Los Lakers anunciaron que LeBron James estará fuera de acción durante al menos tres a cuatro semanas debido a una ciática que afecta su lado derecho.
La lesión se identificó como una irritación nerviosa en la zona glútea que ha impedido que James participe en los partidos de pretemporada o en entrenamientos completos.
Impacto y consecuencias
Como resultado de esta ciática, James no jugará el partido inaugural de los Lakers contra los Golden State Warriors programado para el 21 de octubre.

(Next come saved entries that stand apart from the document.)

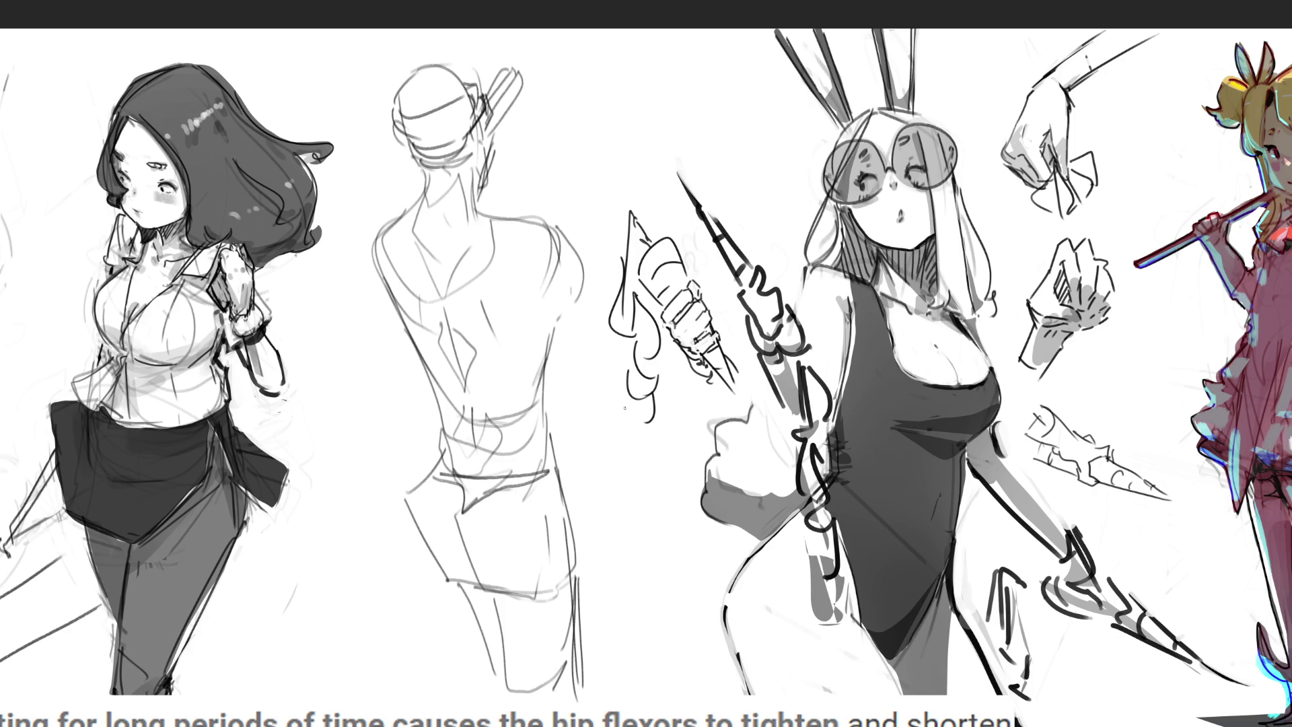
Redraw the torso sides and shoulders, and add a large curled arc above the right shoulder.
mouse_move(564, 232)
left_mouse_down()
mouse_move(598, 296)
mouse_move(588, 347)
mouse_move(553, 362)
mouse_move(616, 364)
mouse_move(549, 374)
left_mouse_up()
mouse_move(369, 235)
left_mouse_down()
mouse_move(431, 367)
mouse_move(394, 363)
mouse_move(440, 367)
left_mouse_up()
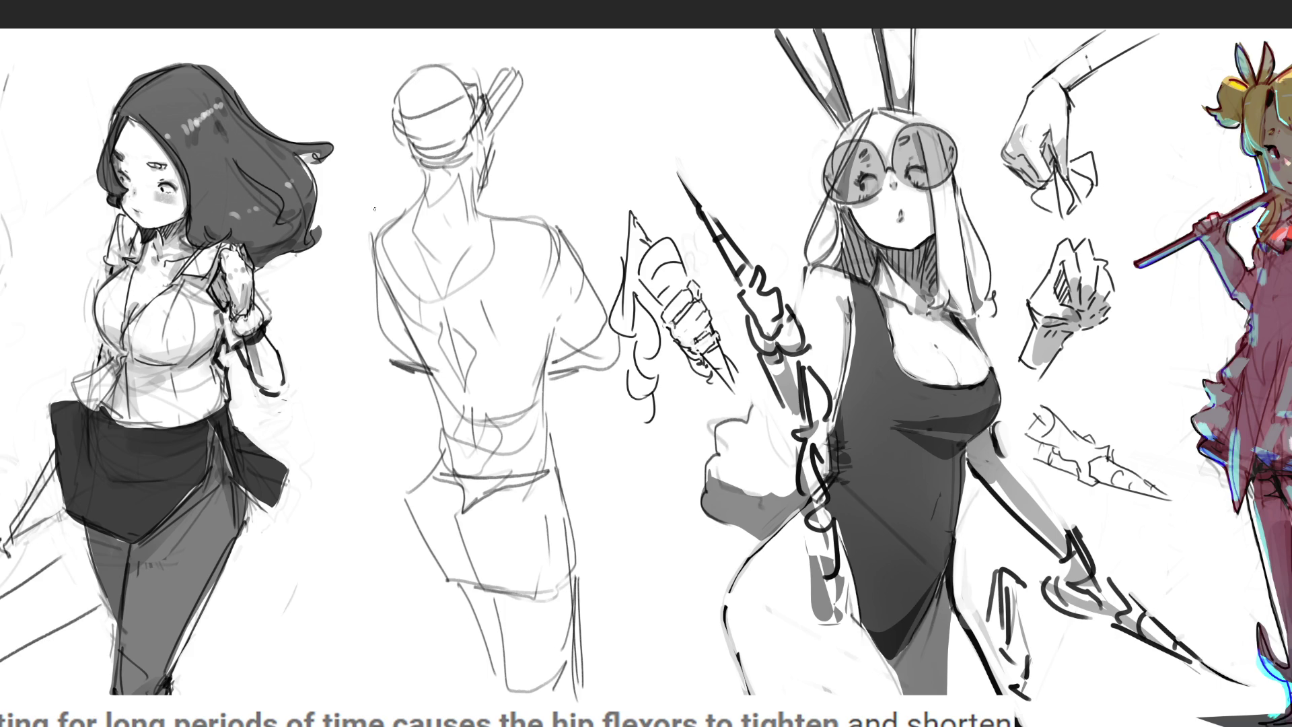
mouse_move(488, 223)
left_mouse_down()
mouse_move(506, 217)
mouse_move(510, 270)
mouse_move(495, 217)
left_mouse_up()
mouse_move(395, 204)
left_mouse_down()
mouse_move(411, 286)
mouse_move(399, 201)
left_mouse_up()
mouse_move(479, 177)
left_mouse_down()
mouse_move(483, 163)
mouse_move(584, 229)
mouse_move(576, 244)
left_mouse_up()
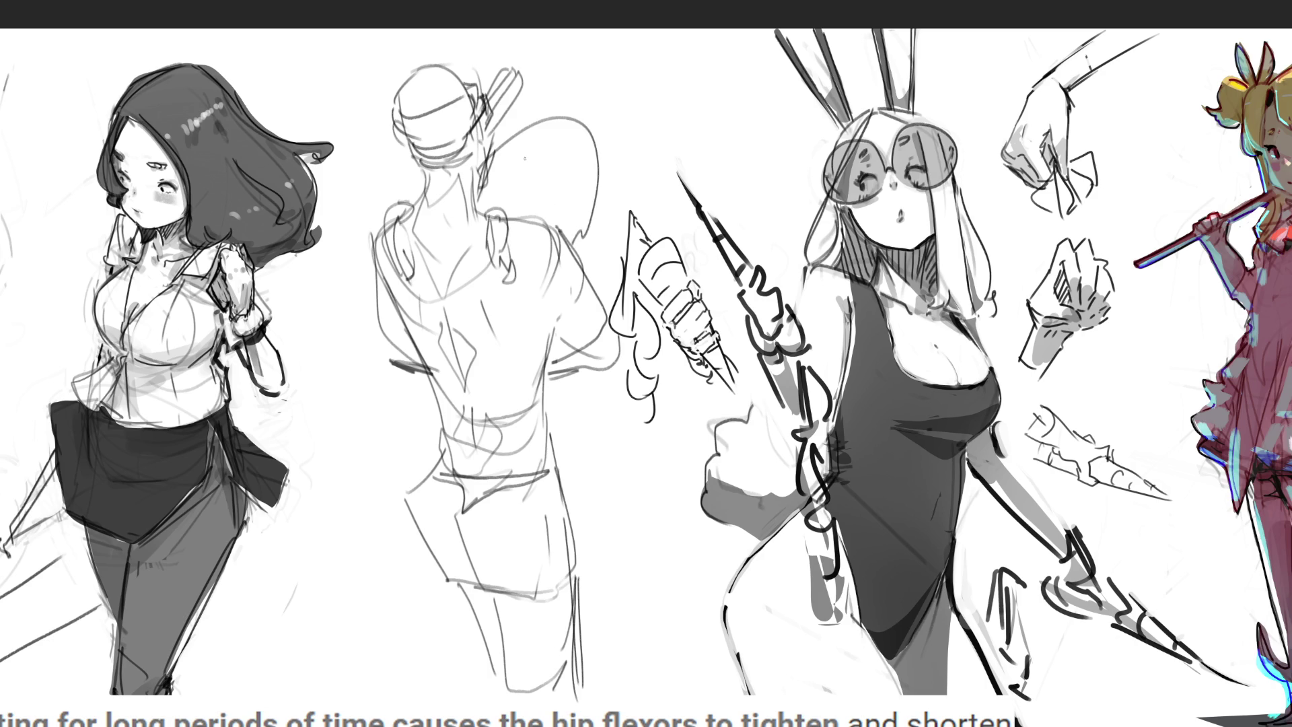
mouse_move(501, 143)
left_mouse_down()
mouse_move(550, 161)
mouse_move(506, 166)
left_mouse_up()
mouse_move(584, 168)
left_mouse_down()
mouse_move(569, 185)
mouse_move(587, 186)
left_mouse_up()
Free-transform the back-view sketch with Ctrl+T, stretching its top-right corner outward.
key("ctrl+t")
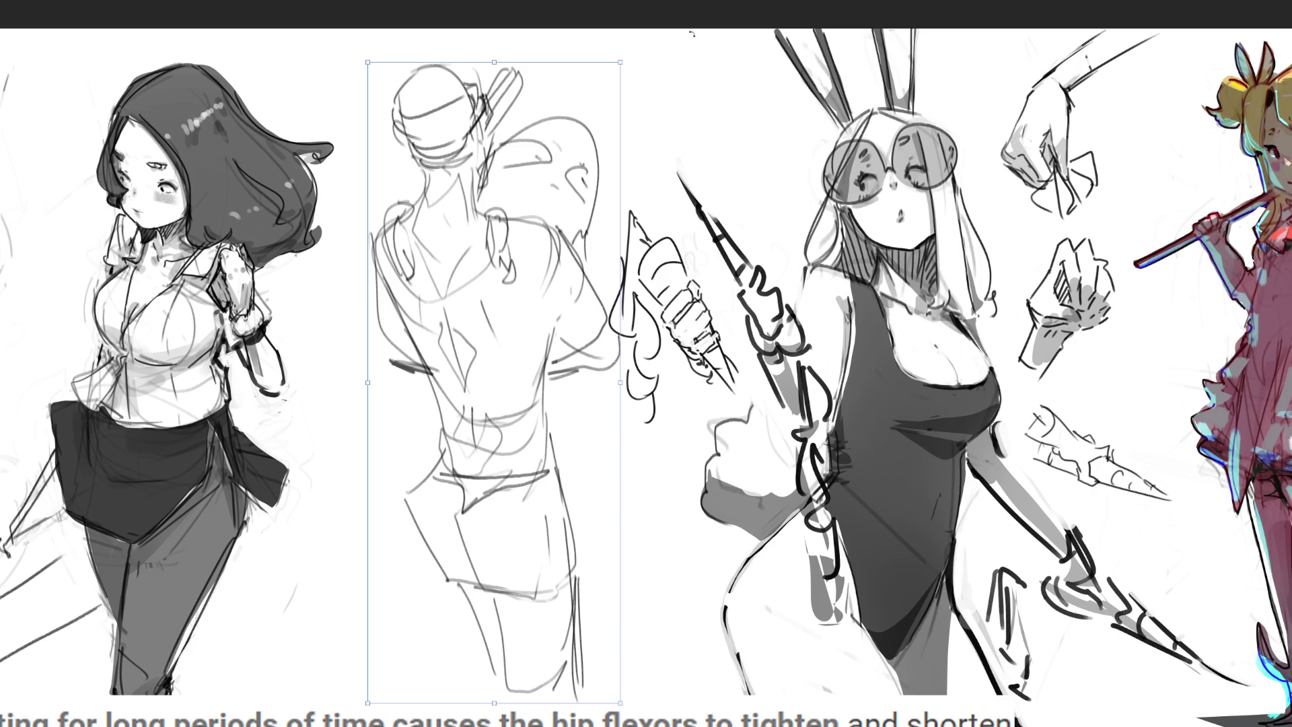
left_click_drag(623, 68, 676, 81)
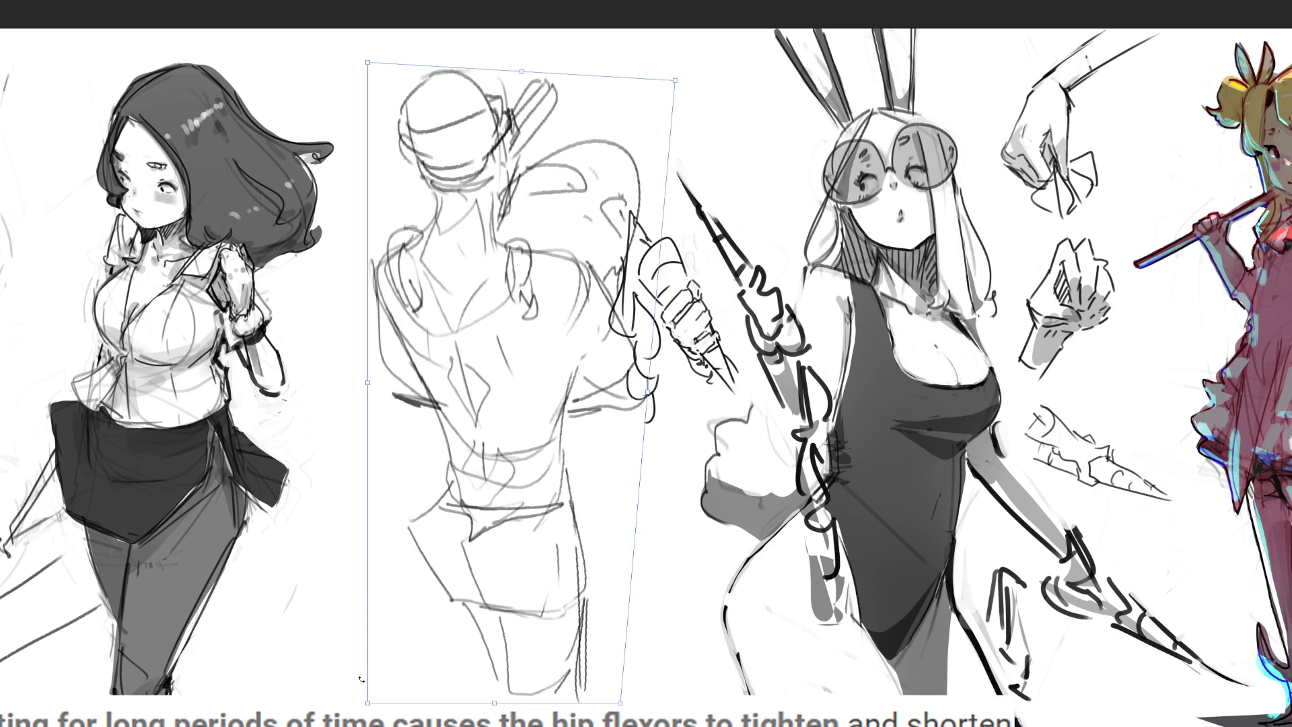
Skew the back-view sketch leftward, shrink it to fit between the girls, and apply.
mouse_move(363, 701)
left_mouse_down()
mouse_move(225, 660)
mouse_move(167, 538)
mouse_move(174, 590)
left_mouse_up()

El equipo médico del club evaluará su evolución en tres a cuatro semanas para determinar cuándo podrá volver a la cancha.
Esta situación fuerza a los Lakers a reorganizar su inicio de campaña sin su estrella, lo que puede influir en la química del equipo, la carga de minutos de otros jugadores como Luka Don?i?, y la expectativa de rendimiento colectivo.
Qué se puede esperar
Aunque James tiene un contrato consolidado y un alto nivel de rendimiento reciente, su recuperación será clave para evitar recaídas o prolongaciones inesperadas.
Los Lakers podrían ajustar su esquema de juego, cargar más minutos en otros liderazgos del equipo y gestionar más cuidadosamente la salud de su rotación inicial.
El hecho de que James no haya entrenado completamente transmite que el equipo está tomando un enfoque “sin apuro”, priorizando su salud a largo plazo respecto al retorno precipitado.